Although there are many options for irrigation systems (especially in large-scale settings like a farm or golf course) the most common and effective for residential use are sprinkler, drip or mist systems.

  • Sprinkler - the most common form of irrigation system, as it can be used in many different environments and is overall a very versatile system. The two types of sprinkler systems most used include a rotating or a fixed spray head (where the water is sprayed from). True to its name the rotating head allows for movement in a full (or partial) circle. The fixed spray head operates on a static water pattern that does not move and is typically used in smaller areas. Both heads can be adjusted to spray at different distances.
  • sprinkler home irrigation system
  • Drip - this irrigation system works completely different from the sprinkler system in that instead of water being supplied from over the top of the plants, the water is supplied directly to the roots by lines of irrigation.

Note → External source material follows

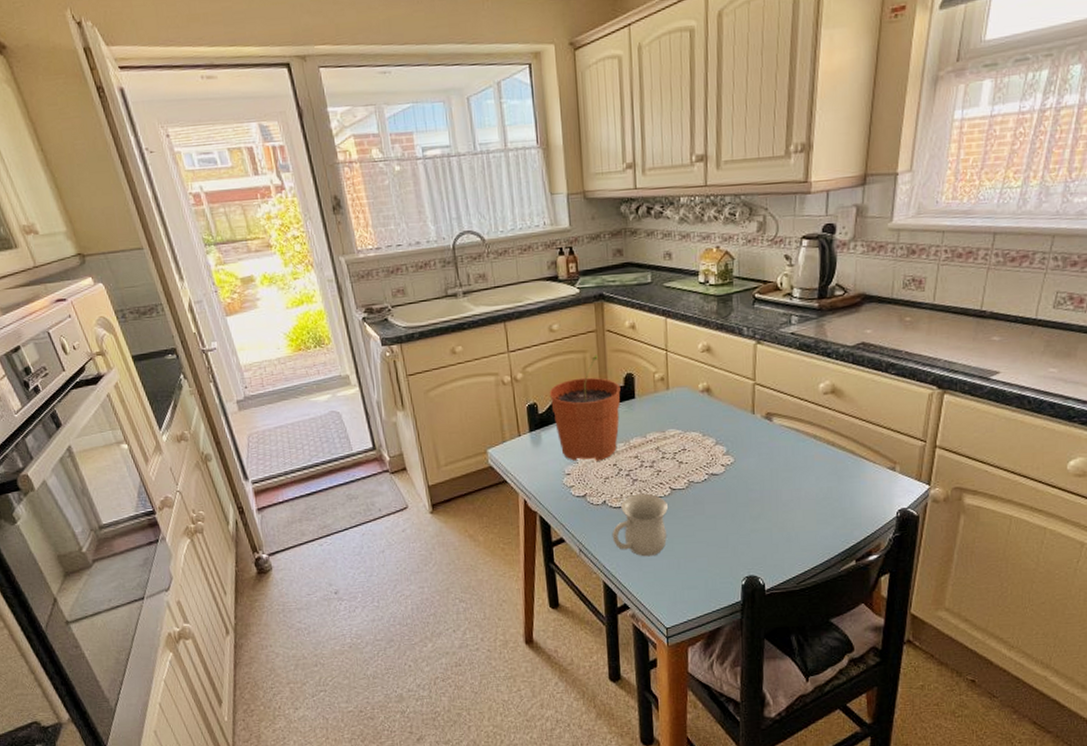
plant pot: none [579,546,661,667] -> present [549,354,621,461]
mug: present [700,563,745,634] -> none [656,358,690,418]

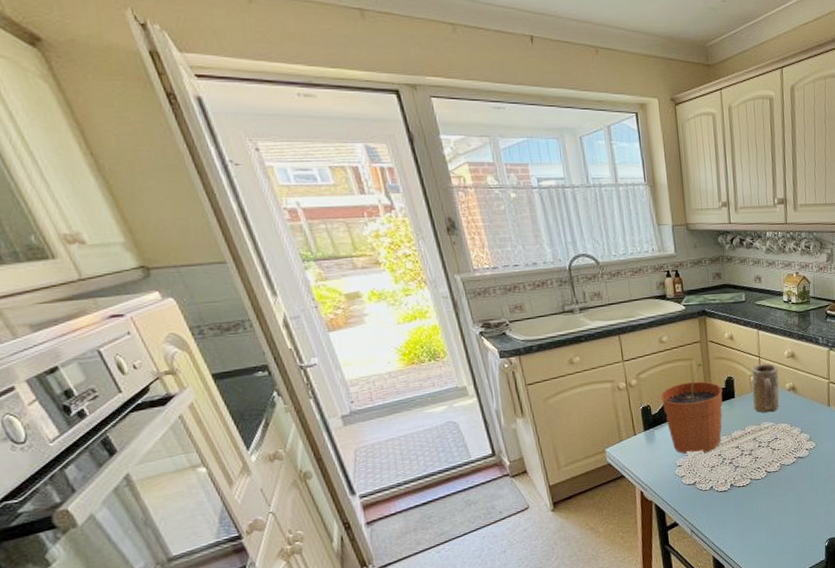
mug: present [612,493,668,557] -> none [719,477,765,532]
mug: none [656,358,690,418] -> present [752,363,780,413]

This type of irrigation is most commonly used in a garden or farm-like settings and provides a low pressure and precise form of watering.
  • home drip irrigation system
  • Mist - used for (small or large) greenhouses this system has a similar concept to the drip system by using lines of irrigation to supply water from overhead in the form of mist. Imagine a gentle spray bottle misting plants intermittently throughout the day, without having to lift a finger. It's a more hands-off choice for your irrigation system.
  • home mist irrigation system

Choosing the Best Irrigation System for Your Yard

Not sure what type of system is right for you? It's important to first determine your use and what you need out of your irrigation system. Also, where will the irrigation water be sourced from (as this can slightly change things)? Do you need only your lawn watered? Or do you have specific areas of a garden that need a steady water source? Once you've answered these questions, you can comfortably decide on the type of irrigation system that will work best for your use.

Let's be honest, what can beat a "set it and forget it" system that saves you time, money, and provides an added bonus should you ever sell your home — all while producing a beautiful landscape. Hands down, irrigation systems are a great investment. And let's not forget to mention that your lawn and plants will thank you for the optimal amount of water, giving you the best-looking yard around.

Keep in mind that every year in the spring and water, most irrigation systems need some type of winterizing and de-winterizing in order to be properly maintained. This can incur additional costs if you want to hire a professional to be responsible for the seasonal shutdown and start-up.

We hope that you'll consider installing an irrigation system if it's right for you. Who knows, it may help you earn the "Lawn of the Month" award from your neighborhood!